Her Last Flight
- Author: Beatriz Williams
- Genre: Historical fiction
- Publisher: William Morrow and Company
- Publication date: June 30, 2020
- ISBN: 9780062834782

= Her Last Flight =

2020 historical novel by Beatriz Williams

Her Last Flight is a 2020 historical novel by Beatriz Williams.

== Reception ==
Her Last Flight was generally well received by critics, including a starred review from Publishers Weekly, who wrote, "Williams builds irresistible tension with the alternating timelines as the fate of Irene and Sam unfolds with shrewd twists and turns that build to an unexpected jolt. Williams's fans will devour this meaty tale."

Mike Farris, writing for The New York Journal of Books, wrote that Williams is "a master of the historical fiction genre," proven by this work, among her others.

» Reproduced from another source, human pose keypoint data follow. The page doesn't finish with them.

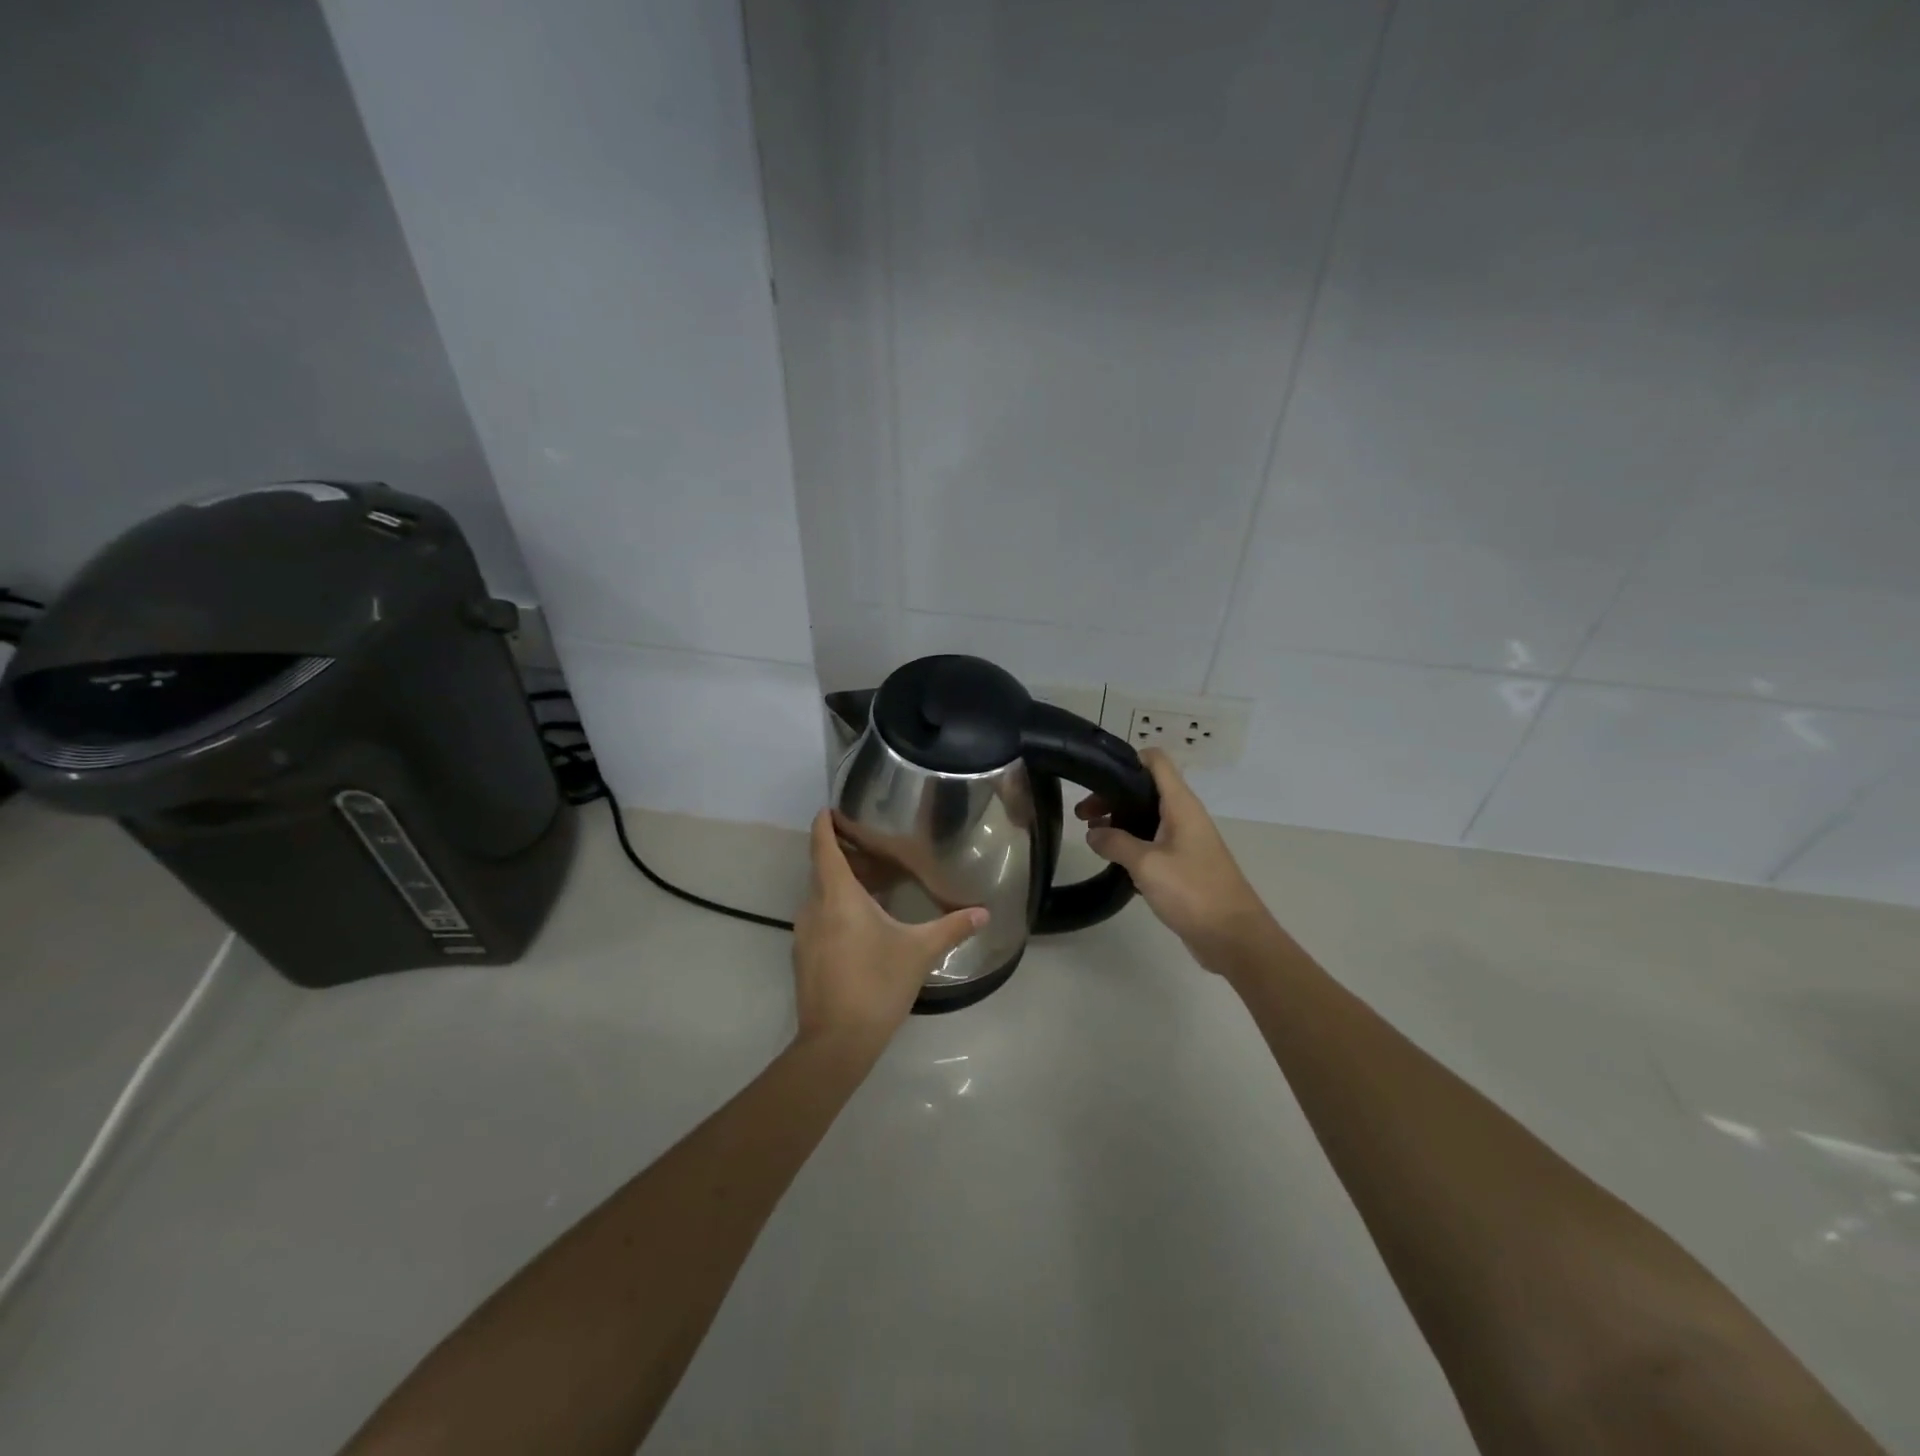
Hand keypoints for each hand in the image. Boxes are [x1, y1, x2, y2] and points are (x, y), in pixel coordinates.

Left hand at [792, 810, 988, 1050]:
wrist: (836, 1043)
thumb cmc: (877, 984)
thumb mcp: (919, 952)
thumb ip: (952, 928)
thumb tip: (984, 912)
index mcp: (837, 895)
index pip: (822, 846)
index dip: (824, 824)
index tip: (832, 808)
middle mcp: (813, 907)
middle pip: (821, 868)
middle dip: (841, 853)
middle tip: (871, 844)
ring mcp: (804, 934)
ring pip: (819, 894)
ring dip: (839, 883)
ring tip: (872, 881)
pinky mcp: (803, 956)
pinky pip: (818, 917)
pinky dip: (835, 907)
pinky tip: (862, 922)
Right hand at [1076, 749, 1276, 973]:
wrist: (1233, 937)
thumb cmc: (1193, 892)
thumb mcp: (1146, 864)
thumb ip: (1115, 843)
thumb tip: (1093, 833)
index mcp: (1180, 805)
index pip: (1156, 761)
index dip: (1126, 760)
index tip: (1096, 776)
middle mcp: (1184, 816)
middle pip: (1145, 790)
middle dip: (1113, 797)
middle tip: (1082, 815)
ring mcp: (1186, 841)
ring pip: (1147, 818)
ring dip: (1120, 823)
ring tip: (1092, 838)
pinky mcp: (1184, 865)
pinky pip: (1153, 844)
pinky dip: (1132, 846)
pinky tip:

Farris explained, "Williams deftly weaves a story that spans multiple time periods and multiple points of view, with strategically placed surprises that readers will not soon forget." Farris concluded by saying, "Williams deftly fits together the characters, stories, and themes that the narrative services into a cohesive whole. The pieces all align perfectly, and she has shaped them together brilliantly. Her Last Flight is a gem of a book."

Kirkus Reviews provided a mixed review, calling Her Last Flight "an inventive if imperfect solution to a decades-old mystery." They explained, "Williams' otherwise imaginative novel front-loads a lot of exposition [...] The action is significantly slowed by technical details about surfing and flying that are sometimes engrossing but often gratuitous. Only halfway through does tension ramp up as Irene and Sam contemplate a future together and confront a giant impediment [...] Plenty of twists ensue, but by now readers may have lost patience. Williams has a fine ear for period-appropriate dialogue, leading us to wonder why there isn't more of it."